====== Material for this task ======

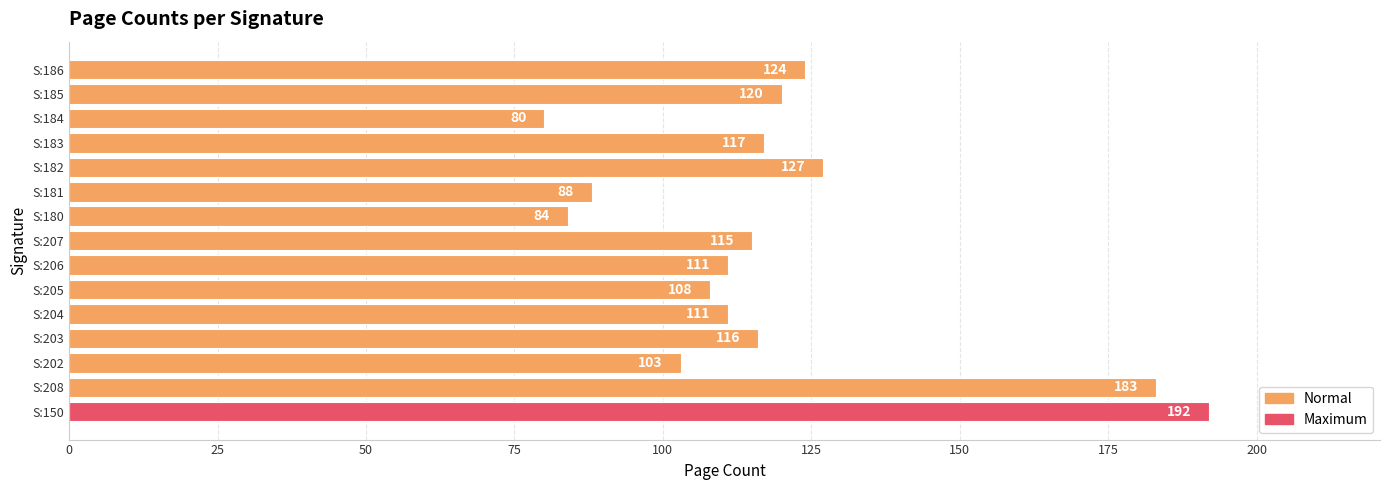

At which category does the chart reach its minimum across all series?

S:184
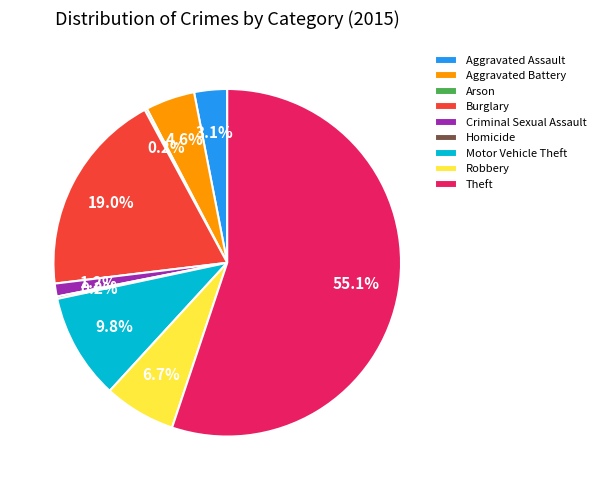

Combined, do Aggravated Battery and Criminal Sexual Assault account for over 50%?

No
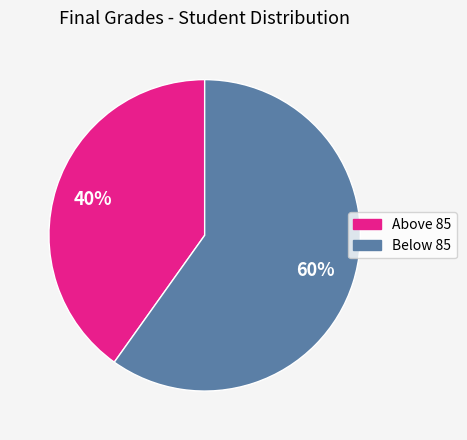

Is there any slice that represents more than half of the pie?

Yes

======

**Exercise**.
Reproduce the text of every record above without any changes, and leave the pictures out of your answer.

**Solution to the problem**.
At which category does the chart reach its minimum across all series?

S:184

Combined, do Aggravated Battery and Criminal Sexual Assault account for over 50%?

No

Is there any slice that represents more than half of the pie?

Yes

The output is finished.